Workflow
As of PySpark v3.5
, the only support for piping methods is invoking
DataFrame.transform
, like such:
from pyspark.sql import DataFrame
def f(data: DataFrame) -> DataFrame:
...
def g(data: DataFrame) -> DataFrame:
...
def h(data: DataFrame) -> DataFrame:
...
transformed_data = data.transform(f).transform(g).transform(h)
Although this approach works, it's limiting since only one custom
transformation function can be applied per DataFrame.transform
. Additionally,
there is no insight into the procedures, making this difficult to trace should
an error arise. Ideally, users should be able to invoke multiple transformations
in one function call and store procedures to be called at a later time with
insight into the chain of commands.
Tidy Tools addresses this by providing the workflow
module. Users can expect
to compose simple pipelines that provide visibility into procedures.

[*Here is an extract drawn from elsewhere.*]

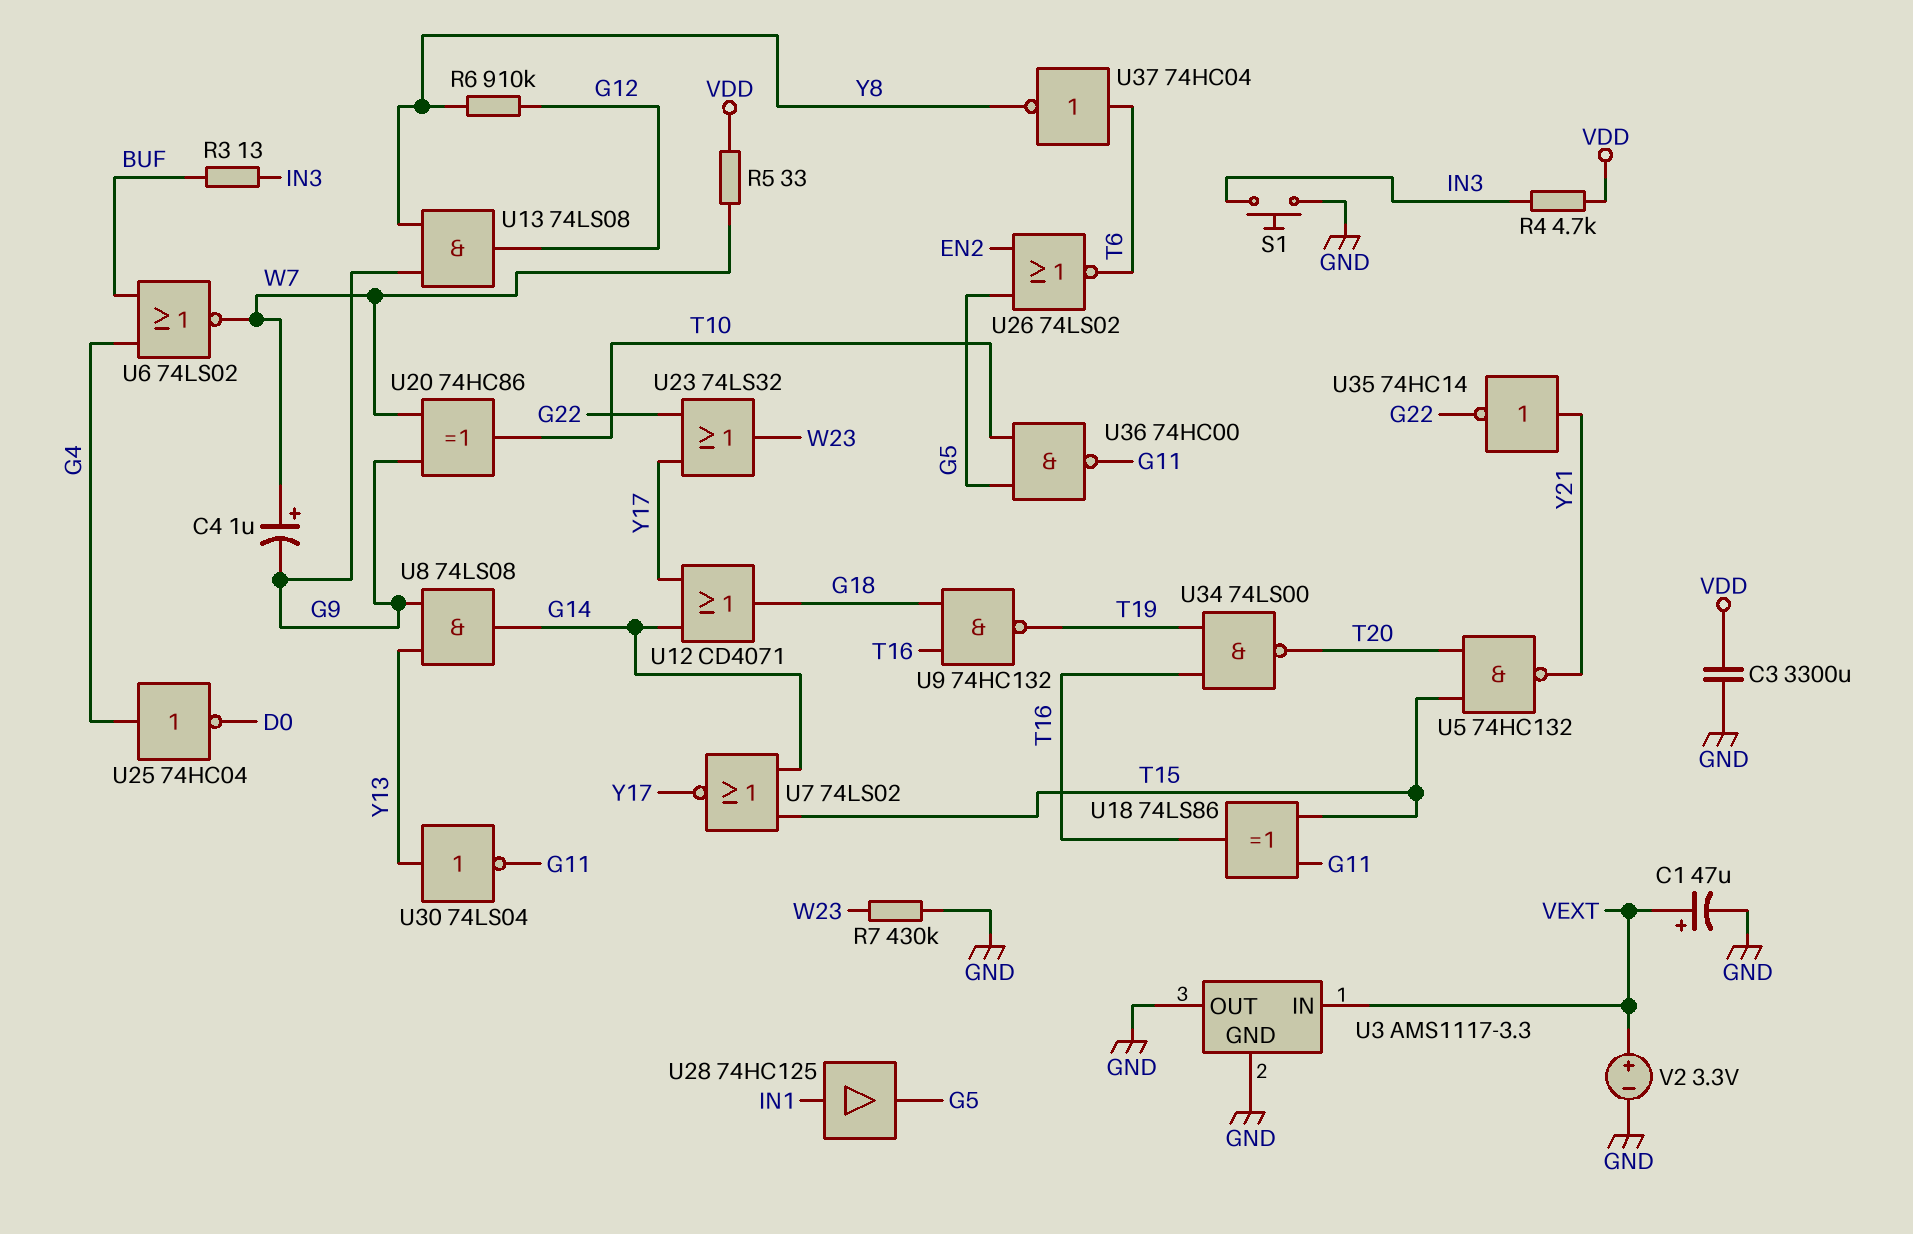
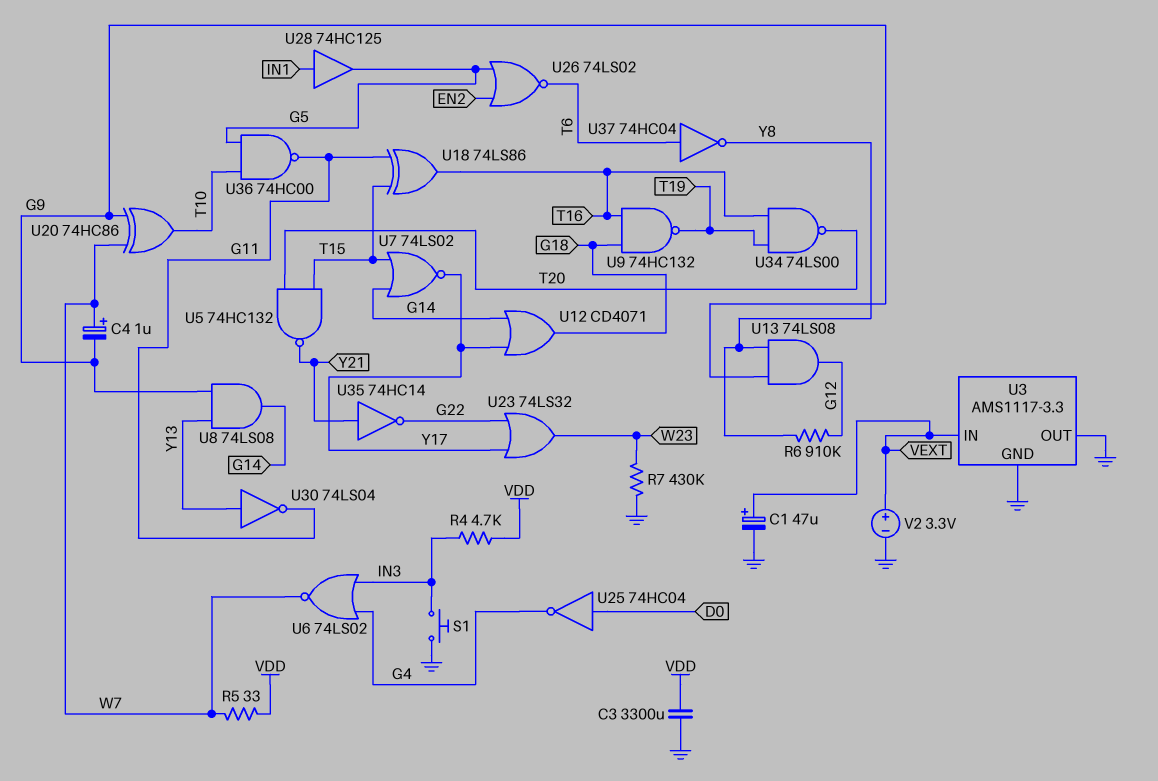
R3: 13 (BUF, IN3) -> none
U6: NOR 74LS02 (in BUF, in G4, out W7) -> NOR 74LS02 (in G4, in IN3, out W7)
U25: NOT 74HC04 (in G4, out D0) -> NOT 74HC04 (in D0, out G4)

from pyspark.sql import DataFrame
from tidy_tools.workflow import pipe, compose
def f(data: DataFrame) -> DataFrame:
...
def g(data: DataFrame) -> DataFrame:
...
def h(data: DataFrame) -> DataFrame:
...
# execute transformation functions in succession
transformed_data = pipe(data, f, g, h)
# or, store transformation functions as single callable function
pipeline = compose(f, g, h)
transformed_data = pipeline(data)
Both approaches reduce the manual process of chaining DataFrame.transform
multiple times. Additionally, compose()
lets you store common procedures,
giving users a simple method for chaining transformation functions into a
single function.